Ed era sabato, sotto questo sole di fine giugno che manco ad agosto, e loro erano lì, meravigliosi tra la polvere, le margherite e l’erba cresciuta sul campo di Azzano San Paolo, abbracciati durante l’inno d’Italia, sorridenti e fantastici, pronti per la loro partita, per ridere dandosi battaglia, per poi piangere o festeggiare. Cento piccoli eroi, di undici e di dodici anni. Io al microfono avrei voluto dirgli qualcosa di sensato, un discorso di quelli giusti, che a me non riescono mai, un po’ perché scrivo, tanto perché al mondo sono nato e al mondo sono tornato sempre vinto, coltivando con passione il fiore dei miei dubbi, mai la quercia rinsecchita delle certezze che avevo ieri.

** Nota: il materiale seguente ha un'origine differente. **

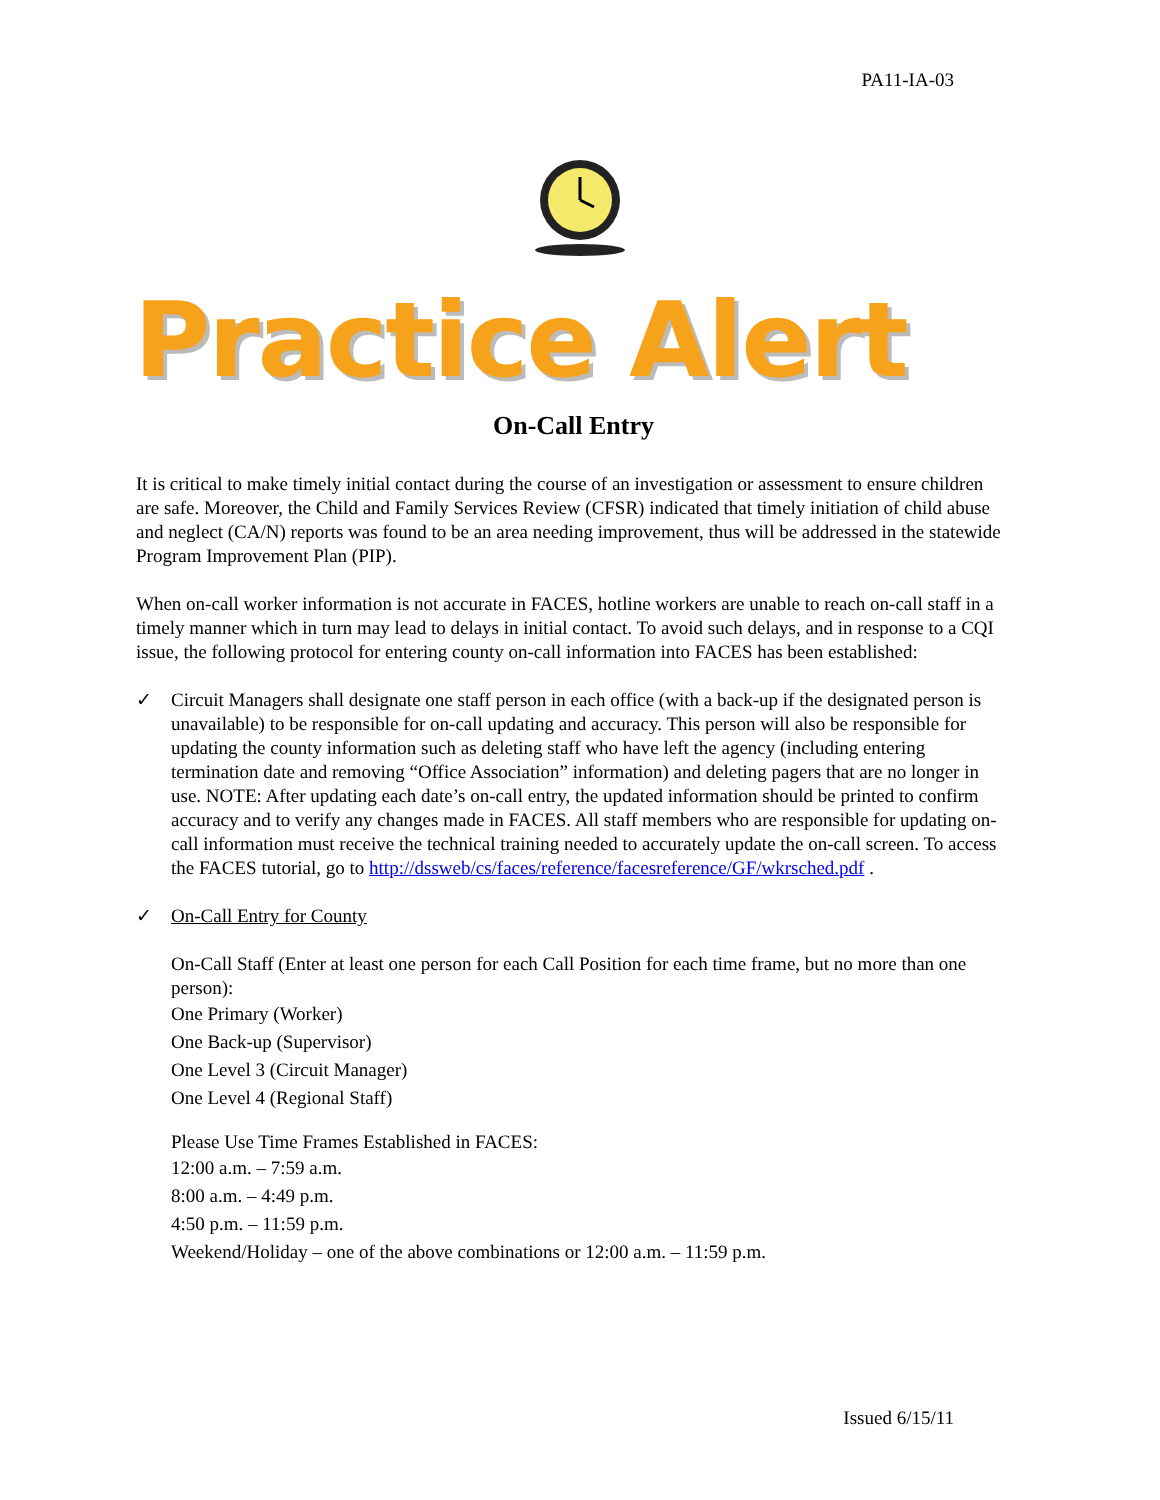PA11-IA-03
Practice Alert
On-Call Entry
It is critical to make timely initial contact during the course of an investigation or assessment to ensure children are safe. Moreover, the Child and Family Services Review (CFSR) indicated that timely initiation of child abuse and neglect (CA/N) reports was found to be an area needing improvement, thus will be addressed in the statewide Program Improvement Plan (PIP).
When on-call worker information is not accurate in FACES, hotline workers are unable to reach on-call staff in a timely manner which in turn may lead to delays in initial contact. To avoid such delays, and in response to a CQI issue, the following protocol for entering county on-call information into FACES has been established:
✓ Circuit Managers shall designate one staff person in each office (with a back-up if the designated person is unavailable) to be responsible for on-call updating and accuracy. This person will also be responsible for updating the county information such as deleting staff who have left the agency (including entering termination date and removing “Office Association” information) and deleting pagers that are no longer in use. NOTE: After updating each date’s on-call entry, the updated information should be printed to confirm accuracy and to verify any changes made in FACES. All staff members who are responsible for updating on-call information must receive the technical training needed to accurately update the on-call screen. To access the FACES tutorial, go to http://dssweb/cs/faces/reference/facesreference/GF/wkrsched.pdf .
✓ On-Call Entry for County
On-Call Staff (Enter at least one person for each Call Position for each time frame, but no more than one person):
One Primary (Worker)
One Back-up (Supervisor)
One Level 3 (Circuit Manager)
One Level 4 (Regional Staff)
Please Use Time Frames Established in FACES:
12:00 a.m. – 7:59 a.m.
8:00 a.m. – 4:49 p.m.
4:50 p.m. – 11:59 p.m.
Weekend/Holiday – one of the above combinations or 12:00 a.m. – 11:59 p.m.
Issued 6/15/11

Così ho fatto il cretino, parole in circolo e frasi a vanvera per allontanare la mia profonda timidezza, che nascondo in ogni dove, tra i cassetti del comò della casa dove sono nato o nella valigia di cartone appoggiata in fondo ai miei occhi celesti. I ragazzi ridevano, che gli dicevo che sono una pippa sulla trequarti, ma che io a quarantacinque anni suonati sogno ancora di giocare la prossima finale di Champions League.
Fossi stato un bravo oratore oppure anche solo un uomo dalla dialettica normale avrei iniziato il mio discorso citando a memoria Beckenbauer, il Franz, che racconta che il pallone è lo sport più democratico al mondo, l’unico in cui non conta se sei alto o piccoletto, se sei bianco, giallo o nero, il solo dove non importa quanti soldi hanno in tasca i tuoi genitori, se sei qui da sempre oppure se sei arrivato grazie al passaggio di un barcone. Nel calcio è metterci le gambe, il cervello e il cuore per superare il tuo avversario, in tackle se giochi in difesa, con una rovesciata se parti all’attacco, con un lancio lungo se sulla maglia hai il numero quattro, l’otto o il dieci.
Poi gli avrei detto dei compagni, tra i pochissimi che ti danno ogni volta una mano, anche se magari avete fatto insieme una piccola stagione nei pulcini, amici veri, disponibili e innamorati, che ti ascoltano per ore sotto la doccia quando ti sembra che tutto ti stia girando male. Gli avrei spiegato l’immenso valore di prendere un cartellino rosso per proteste se l’arbitro dà un gol in palese fuorigioco agli avversari, il bisogno di battersi sempre e per sempre contro le ingiustizie, quelle sul rettangolo di gioco, come le altre, a casa, a scuola e in ufficio. Gli avrei raccontato dello sguardo fiero di mio babbo prima, durante e dopo ogni mia partita. E avrei concluso con i mister, gente unica, adulti rari perché in quell’idea meravigliosa, il diritto al divertirsi di qualsiasi bambino o ragazzo. Avrei voluto ricordargli che il calcio è questo, il paradiso.
Ma non c’era bisogno, perché chi gioca lo sa. Così sono corso ad abbracciare il più piccolo di tutti, accarezzandogli i capelli, augurandogli di non smettere mai.